What you need to do: Reproduce word for word the part of the rows that opens with the line containing "The Motor Vehicle" and continues through the end of the rows, including both ends.

Available records:

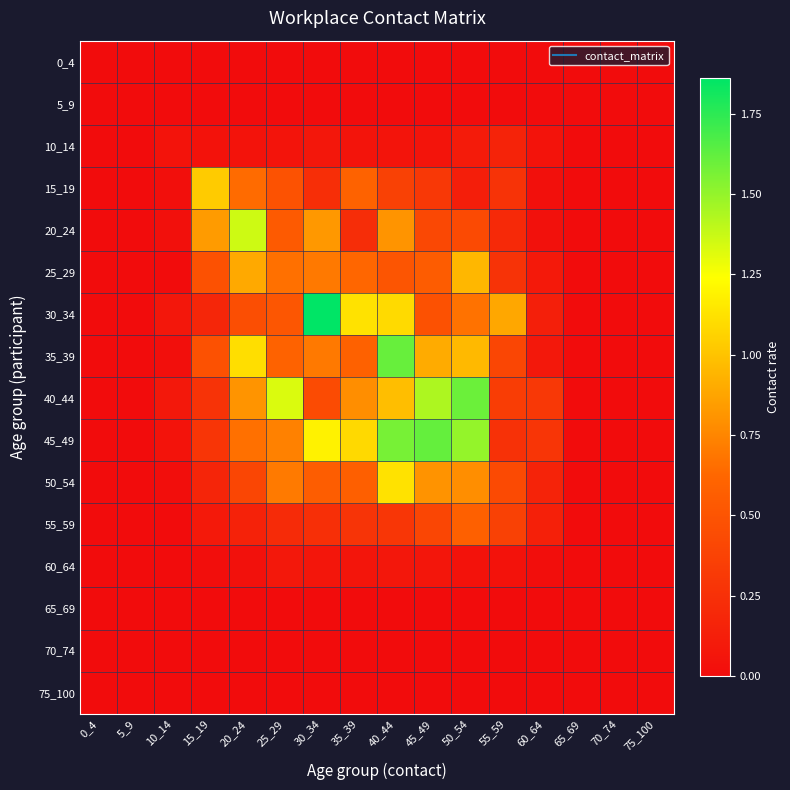

Reading left to right, transcribe all the data shown in this chart.

0_4: 0_4=0.0	5_9=0.0	10_14=0.0	15_19=0.0	20_24=0.0	25_29=0.0	30_34=0.0	35_39=0.0	40_44=0.0	45_49=0.0	50_54=0.0	55_59=0.0	60_64=0.0	65_69=0.0	70_74=0.0	75_100=0.0
5_9: 0_4=0.0	5_9=0.0	10_14=0.0	15_19=0.0	20_24=0.0	25_29=0.0	30_34=0.0	35_39=0.0	40_44=0.0	45_49=0.0	50_54=0.0	55_59=0.0	60_64=0.0	65_69=0.0	70_74=0.0	75_100=0.0
10_14: 0_4=0.0	5_9=0.0	10_14=0.0	15_19=0.0	20_24=0.0	25_29=0.1	30_34=0.1	35_39=0.1	40_44=0.1	45_49=0.1	50_54=0.1	55_59=0.2	60_64=0.0	65_69=0.0	70_74=0.0	75_100=0.0
15_19: 0_4=0.0	5_9=0.0	10_14=0.0	15_19=1.0	20_24=0.6	25_29=0.5	30_34=0.2	35_39=0.6	40_44=0.4	45_49=0.3	50_54=0.1	55_59=0.3	60_64=0.0	65_69=0.0	70_74=0.0	75_100=0.0
20_24: 0_4=0.0	5_9=0.0	10_14=0.0	15_19=0.8	20_24=1.4	25_29=0.5	30_34=0.8	35_39=0.2	40_44=0.8	45_49=0.4	50_54=0.4	55_59=0.2	60_64=0.0	65_69=0.0	70_74=0.0	75_100=0.0
25_29: 0_4=0.0	5_9=0.0	10_14=0.0	15_19=0.5	20_24=0.9	25_29=0.7	30_34=0.7	35_39=0.6	40_44=0.5	45_49=0.6	50_54=0.9	55_59=0.3	60_64=0.1	65_69=0.0	70_74=0.0	75_100=0.0
30_34: 0_4=0.0	5_9=0.0	10_14=0.1	15_19=0.2	20_24=0.5	25_29=0.5	30_34=1.9	35_39=1.1	40_44=1.1	45_49=0.5	50_54=0.7	55_59=0.9	60_64=0.1	65_69=0.0	70_74=0.0	75_100=0.0
35_39: 0_4=0.0	5_9=0.0	10_14=0.0	15_19=0.5	20_24=1.1	25_29=0.6	30_34=0.7	35_39=0.6	40_44=1.6	45_49=0.9	50_54=1.0	55_59=0.4	60_64=0.1	65_69=0.0	70_74=0.0	75_100=0.0
40_44: 0_4=0.0	5_9=0.0	10_14=0.1	15_19=0.3	20_24=0.8	25_29=1.3	30_34=0.4	35_39=0.8	40_44=1.0	45_49=1.4	50_54=1.6	55_59=0.3	60_64=0.3	65_69=0.0	70_74=0.0	75_100=0.0
45_49: 0_4=0.0	5_9=0.0	10_14=0.0	15_19=0.3	20_24=0.7	25_29=0.7	30_34=1.2	35_39=1.1	40_44=1.6	45_49=1.6	50_54=1.5	55_59=0.3	60_64=0.3	65_69=0.0	70_74=0.0	75_100=0.0
50_54: 0_4=0.0	5_9=0.0	10_14=0.0	15_19=0.2	20_24=0.4	25_29=0.7	30_34=0.6	35_39=0.6	40_44=1.1	45_49=0.8	50_54=0.8	55_59=0.4	60_64=0.2	65_69=0.0	70_74=0.0	75_100=0.0
55_59: 0_4=0.0	5_9=0.0	10_14=0.0	15_19=0.1	20_24=0.2	25_29=0.2	30_34=0.2	35_39=0.3	40_44=0.3	45_49=0.4	50_54=0.6	55_59=0.4	60_64=0.1	65_69=0.0	70_74=0.0	75_100=0.0
60_64: 0_4=0.0	5_9=0.0	10_14=0.0	15_19=0.0	20_24=0.0	25_29=0.1	30_34=0.1	35_39=0.1	40_44=0.1	45_49=0.1	50_54=0.0	55_59=0.0	60_64=0.0	65_69=0.0	70_74=0.0	75_100=0.0
65_69: 0_4=0.0	5_9=0.0	10_14=0.0	15_19=0.0	20_24=0.0	25_29=0.0	30_34=0.0	35_39=0.0	40_44=0.0	45_49=0.0	50_54=0.0	55_59=0.0	60_64=0.0	65_69=0.0	70_74=0.0	75_100=0.0
70_74: 0_4=0.0	5_9=0.0	10_14=0.0	15_19=0.0	20_24=0.0	25_29=0.0	30_34=0.0	35_39=0.0	40_44=0.0	45_49=0.0	50_54=0.0	55_59=0.0	60_64=0.0	65_69=0.0	70_74=0.0	75_100=0.0
75_100: 0_4=0.0	5_9=0.0	10_14=0.0	15_19=0.0	20_24=0.0	25_29=0.0	30_34=0.0	35_39=0.0	40_44=0.0	45_49=0.0	50_54=0.0	55_59=0.0	60_64=0.0	65_69=0.0	70_74=0.0	75_100=0.0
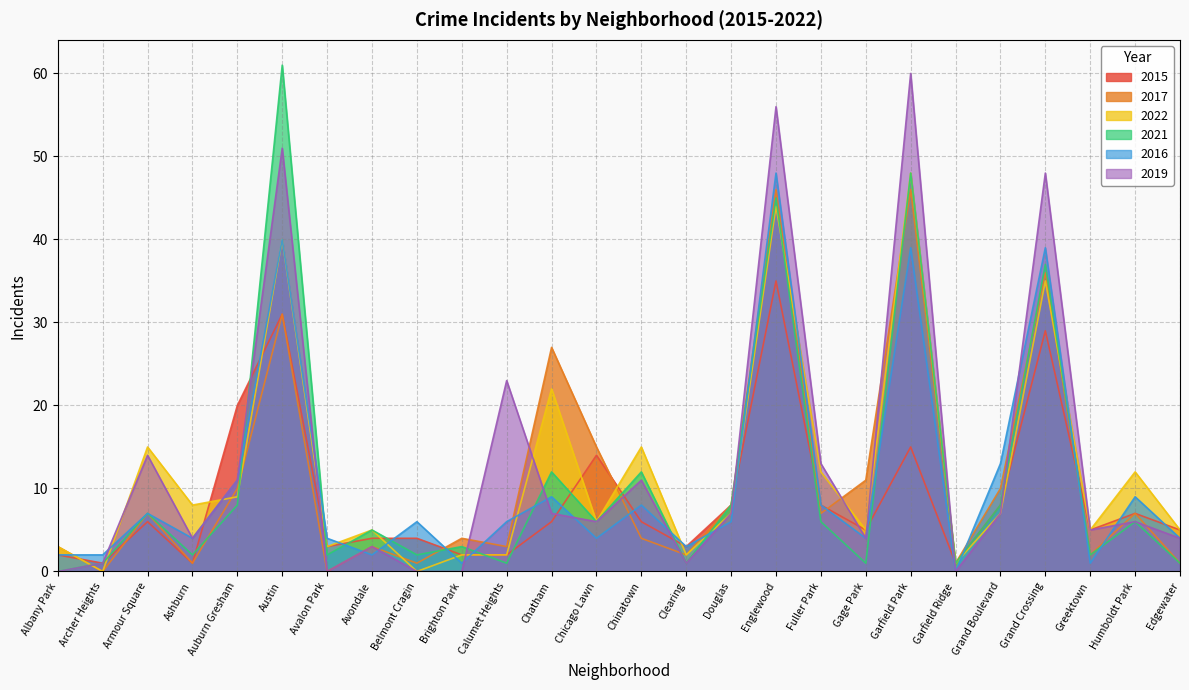

Which series ends up on top after the final intersection of 2016 and 2017?

2016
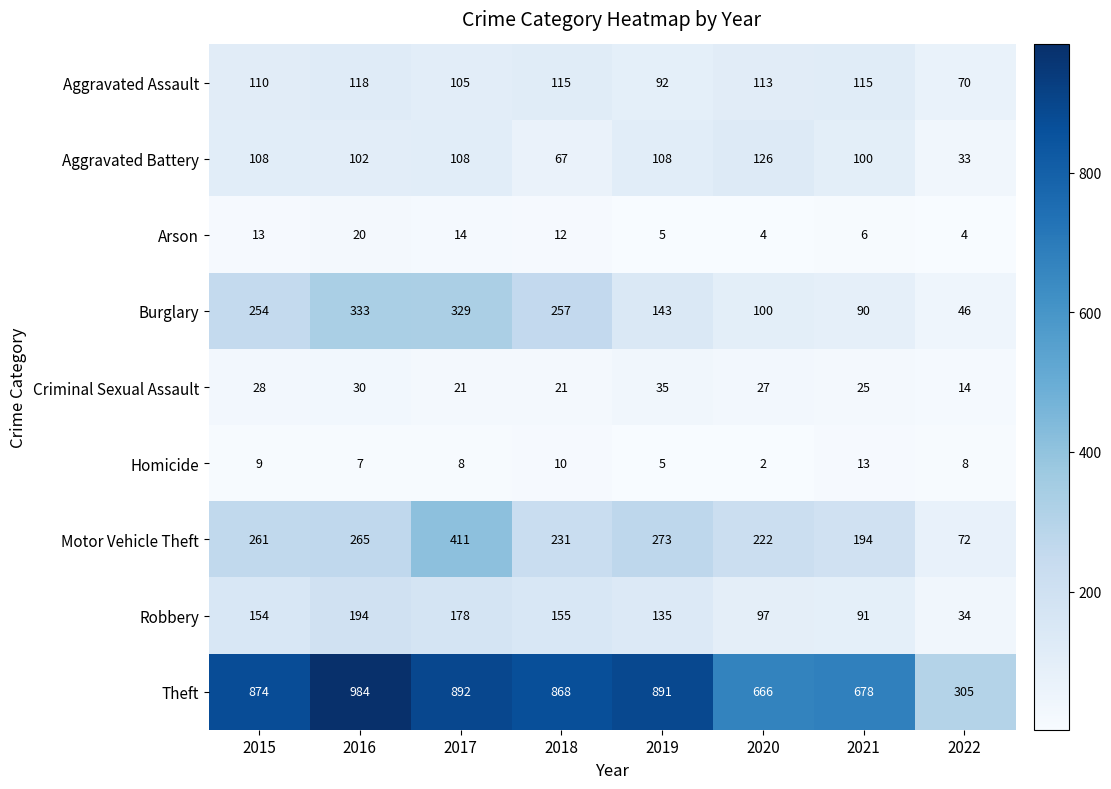

The Motor Vehicle Theft series shows 194 at 2021. True or false?

True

Answer section:
The Motor Vehicle Theft series shows 194 at 2021. True or false?

True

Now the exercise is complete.